__Source data__:
-------
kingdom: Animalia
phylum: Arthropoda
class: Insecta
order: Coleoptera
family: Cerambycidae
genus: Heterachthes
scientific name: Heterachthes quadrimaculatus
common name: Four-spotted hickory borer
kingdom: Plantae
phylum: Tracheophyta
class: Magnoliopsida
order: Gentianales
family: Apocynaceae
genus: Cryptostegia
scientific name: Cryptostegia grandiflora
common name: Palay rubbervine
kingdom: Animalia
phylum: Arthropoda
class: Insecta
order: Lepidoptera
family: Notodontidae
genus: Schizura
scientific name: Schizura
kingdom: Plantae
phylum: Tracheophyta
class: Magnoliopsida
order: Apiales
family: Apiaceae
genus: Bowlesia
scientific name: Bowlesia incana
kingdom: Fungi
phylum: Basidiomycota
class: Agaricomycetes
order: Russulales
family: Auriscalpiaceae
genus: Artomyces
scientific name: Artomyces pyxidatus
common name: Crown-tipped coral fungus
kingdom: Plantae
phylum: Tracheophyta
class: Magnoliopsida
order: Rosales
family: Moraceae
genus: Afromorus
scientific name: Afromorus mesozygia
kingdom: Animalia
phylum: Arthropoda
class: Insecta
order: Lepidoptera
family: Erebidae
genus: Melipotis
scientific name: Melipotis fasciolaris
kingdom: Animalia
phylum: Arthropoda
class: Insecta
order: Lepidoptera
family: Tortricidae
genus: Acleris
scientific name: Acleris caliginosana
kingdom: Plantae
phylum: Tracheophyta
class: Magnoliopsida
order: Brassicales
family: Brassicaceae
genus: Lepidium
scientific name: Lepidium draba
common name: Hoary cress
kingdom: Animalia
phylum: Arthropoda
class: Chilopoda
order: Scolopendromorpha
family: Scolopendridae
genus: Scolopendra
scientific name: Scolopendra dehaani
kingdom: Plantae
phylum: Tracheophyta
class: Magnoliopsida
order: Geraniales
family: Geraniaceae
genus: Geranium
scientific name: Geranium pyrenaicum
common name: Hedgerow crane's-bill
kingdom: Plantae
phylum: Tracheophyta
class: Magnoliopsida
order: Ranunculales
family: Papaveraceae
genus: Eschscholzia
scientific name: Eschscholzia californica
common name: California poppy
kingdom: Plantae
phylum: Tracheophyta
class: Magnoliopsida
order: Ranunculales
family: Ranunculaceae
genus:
-------
__Instructions to follow__: In the listing, from its first line through the line holding "class: Chilopoda", inclusive, change "common name" to "vernacular name" and give those lines back with nothing else altered.

__Final answer__:
kingdom: Animalia
phylum: Arthropoda
class: Insecta
order: Coleoptera
family: Cerambycidae
genus: Heterachthes
scientific name: Heterachthes quadrimaculatus
vernacular name: Four-spotted hickory borer
kingdom: Plantae
phylum: Tracheophyta
class: Magnoliopsida
order: Gentianales
family: Apocynaceae
genus: Cryptostegia
scientific name: Cryptostegia grandiflora
vernacular name: Palay rubbervine
kingdom: Animalia
phylum: Arthropoda
class: Insecta
order: Lepidoptera
family: Notodontidae
genus: Schizura
scientific name: Schizura
kingdom: Plantae
phylum: Tracheophyta
class: Magnoliopsida
order: Apiales
family: Apiaceae
genus: Bowlesia
scientific name: Bowlesia incana
kingdom: Fungi
phylum: Basidiomycota
class: Agaricomycetes
order: Russulales
family: Auriscalpiaceae
genus: Artomyces
scientific name: Artomyces pyxidatus
vernacular name: Crown-tipped coral fungus
kingdom: Plantae
phylum: Tracheophyta
class: Magnoliopsida
order: Rosales
family: Moraceae
genus: Afromorus
scientific name: Afromorus mesozygia
kingdom: Animalia
phylum: Arthropoda
class: Insecta
order: Lepidoptera
family: Erebidae
genus: Melipotis
scientific name: Melipotis fasciolaris
kingdom: Animalia
phylum: Arthropoda
class: Insecta
order: Lepidoptera
family: Tortricidae
genus: Acleris
scientific name: Acleris caliginosana
kingdom: Plantae
phylum: Tracheophyta
class: Magnoliopsida
order: Brassicales
family: Brassicaceae
genus: Lepidium
scientific name: Lepidium draba
vernacular name: Hoary cress
kingdom: Animalia
phylum: Arthropoda
class: Chilopoda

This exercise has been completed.